Par hasard par passion
Il y a définitivement quelque chose de germanique qui coule en moi. Chevelure blonde, teint très clair, les yeux comme un saphir et cette histoire qui commence très tôt. Ma grand-mère qui partage sa vie avec un monsieur allemand. Un soldat venu de Mannheim, fait prisonnier en France et qui est resté pour rester travailler dans une usine dans la vallée de l'Arve. Il est traducteur, interprète et moi je bois ses paroles. Il est le seul grand-père dans ma vie et je grandis auprès de lui, comme Heidi auprès de son grand-père. Il fait rêver la petite fille que je suis, rentre de trois semaines en Allemagne avec le coffre de l'Opel rempli : chocolat, pain d'épice, Marzipan, des stylos, des produits qu'on ne trouve pas encore en France. A chaque fois, c'est Weihnachtsmann, un papa noël qui écorche mon prénom trop compliqué à prononcer. Il rigole de mes confusions, lui se mélange la langue entre le français et l'allemand, parle français à sa famille et répond en allemand à ma mère, qui le regarde, éberluée.
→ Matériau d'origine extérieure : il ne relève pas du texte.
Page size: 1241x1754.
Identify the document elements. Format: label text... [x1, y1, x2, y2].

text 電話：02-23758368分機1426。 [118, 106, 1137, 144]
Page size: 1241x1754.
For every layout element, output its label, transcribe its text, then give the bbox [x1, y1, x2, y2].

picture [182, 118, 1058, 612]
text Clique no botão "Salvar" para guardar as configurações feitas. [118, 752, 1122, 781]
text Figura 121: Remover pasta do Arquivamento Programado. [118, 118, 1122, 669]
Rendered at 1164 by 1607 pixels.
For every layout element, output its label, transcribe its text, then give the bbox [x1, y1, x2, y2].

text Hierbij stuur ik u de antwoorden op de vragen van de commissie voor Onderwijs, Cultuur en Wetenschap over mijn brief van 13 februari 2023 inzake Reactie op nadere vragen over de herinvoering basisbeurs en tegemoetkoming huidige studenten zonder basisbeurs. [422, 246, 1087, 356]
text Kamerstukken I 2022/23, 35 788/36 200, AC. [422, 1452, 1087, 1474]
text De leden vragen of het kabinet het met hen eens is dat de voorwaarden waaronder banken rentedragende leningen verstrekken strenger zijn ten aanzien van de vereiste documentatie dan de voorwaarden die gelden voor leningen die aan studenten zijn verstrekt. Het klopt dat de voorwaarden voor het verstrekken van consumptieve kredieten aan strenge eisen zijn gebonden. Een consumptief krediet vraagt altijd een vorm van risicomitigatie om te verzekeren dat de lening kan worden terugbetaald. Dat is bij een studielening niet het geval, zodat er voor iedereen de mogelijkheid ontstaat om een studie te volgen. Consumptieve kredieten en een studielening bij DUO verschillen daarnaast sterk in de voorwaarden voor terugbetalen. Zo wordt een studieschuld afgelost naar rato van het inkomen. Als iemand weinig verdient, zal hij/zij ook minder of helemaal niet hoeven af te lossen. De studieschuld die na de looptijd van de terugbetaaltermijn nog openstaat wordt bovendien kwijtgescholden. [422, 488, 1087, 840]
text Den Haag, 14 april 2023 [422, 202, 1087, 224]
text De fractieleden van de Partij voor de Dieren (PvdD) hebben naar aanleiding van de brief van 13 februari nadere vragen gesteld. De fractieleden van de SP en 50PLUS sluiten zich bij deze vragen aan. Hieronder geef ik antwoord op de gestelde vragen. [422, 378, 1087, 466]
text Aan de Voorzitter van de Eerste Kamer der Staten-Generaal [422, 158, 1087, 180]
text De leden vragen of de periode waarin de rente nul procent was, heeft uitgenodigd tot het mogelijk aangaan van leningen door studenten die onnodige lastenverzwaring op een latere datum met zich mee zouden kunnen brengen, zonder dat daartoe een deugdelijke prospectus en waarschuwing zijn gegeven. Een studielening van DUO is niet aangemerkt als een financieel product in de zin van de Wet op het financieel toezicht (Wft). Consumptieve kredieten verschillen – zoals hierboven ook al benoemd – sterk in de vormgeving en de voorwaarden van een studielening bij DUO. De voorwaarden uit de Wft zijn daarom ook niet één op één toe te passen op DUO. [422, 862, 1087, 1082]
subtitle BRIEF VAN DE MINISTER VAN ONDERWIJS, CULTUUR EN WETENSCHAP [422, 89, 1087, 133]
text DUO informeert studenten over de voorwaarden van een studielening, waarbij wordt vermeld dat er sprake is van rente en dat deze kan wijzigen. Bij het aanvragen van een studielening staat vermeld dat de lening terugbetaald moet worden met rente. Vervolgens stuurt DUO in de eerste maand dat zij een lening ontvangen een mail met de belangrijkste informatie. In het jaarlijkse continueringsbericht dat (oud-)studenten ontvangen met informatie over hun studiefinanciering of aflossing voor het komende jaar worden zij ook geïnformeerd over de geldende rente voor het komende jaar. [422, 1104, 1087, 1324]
Il est témoin de mes premiers balbutiements dans la langue de Goethe.
Notre ville se jumelle avec une ville en Allemagne, au sud de Stuttgart, mes parents reçoivent un couple de pompiers, ainsi qu'un monsieur tout seul, également pompier. La barrière de la langue est difficile à franchir mais Pépé Bessler est là et tout va bien, autour d'une raclette ou d'une fondue. Le langage du cœur et de l'amitié est universel.
En Allemagne, un an après, je rencontre une fillette, qui a mon âge. 38 ans après, nous sommes toujours amies, que dis-je. Elle est ma sœur. Nous avons la même tête et nous avons passé notre enfance ensemble, avec un petit dico pour jouer à la poupée et se faire comprendre.
J'ai tant d'amis, d'amies de l'autre côté de la frontière. J'ai cette sensation que l'identité allemande est liée à mon ADN et la généalogie vient de me le trouver. Des collatéraux de mon papa viennent d'outre-rhin, sud de Stuttgart. Filles ou garçons, ils sont venus se marier dans la région où je vis maintenant. Pas étonnant qu'on finisse par me dire que je parle super bien français pour une allemande. Tu m'étonnes, j'adore brouiller les pistes.
Collège, lycée, université, j'ai poursuivi des études d'allemand, j'ai exploré l'histoire, la littérature, la civilisation germanique, cela fait de moi la personne que je suis aujourd'hui.
La musique allemande, ce n'est pas ce à quoi on pense en premier quand on pense à l'Allemagne. D'où ma quête, samedi matin, pour trouver une musique, une mélodie pour le spectacle d'école de fin d'année. Google, barre de recherche, accès à You tube. Curieuse, je tape "german music" et là, la magie opère. Je vois cette jeune femme avec une couronne de fleurs dans les cheveux et une flute dans la bouche. J'appuie sur lecture et là je me fais cueillir, quel enchantement. Mes pieds quittent le sol, je suis embarquée dans un voyage qui a des parfums celtiques, alors que la civilisation est germanique. Et là mes cours d'histoire me reviennent, et tout cet enlacement ancien entre Gaule Romaine, empire romain et tribus germaniques. Clovis, premier roi des Francs, Franken, oui, ça donne Frankreich : royaume des Francs. On s'appelle toujours comme ça dans la langue Allemande. C'étaient les Francs qu'on hissait sur un bouclier, n'en déplaise à Mr Obélix.
Cette mélodie tourne en boucle dans la pièce, je suis envoûtée par la mélodie, c'est comme la clé qui ouvre la porte sur un monde merveilleux. Je suis captivée.
N'en déplaise à certains, la langue allemande sait être douce et mélodieuse. Et dans ce cas là, elle est ensorceleuse.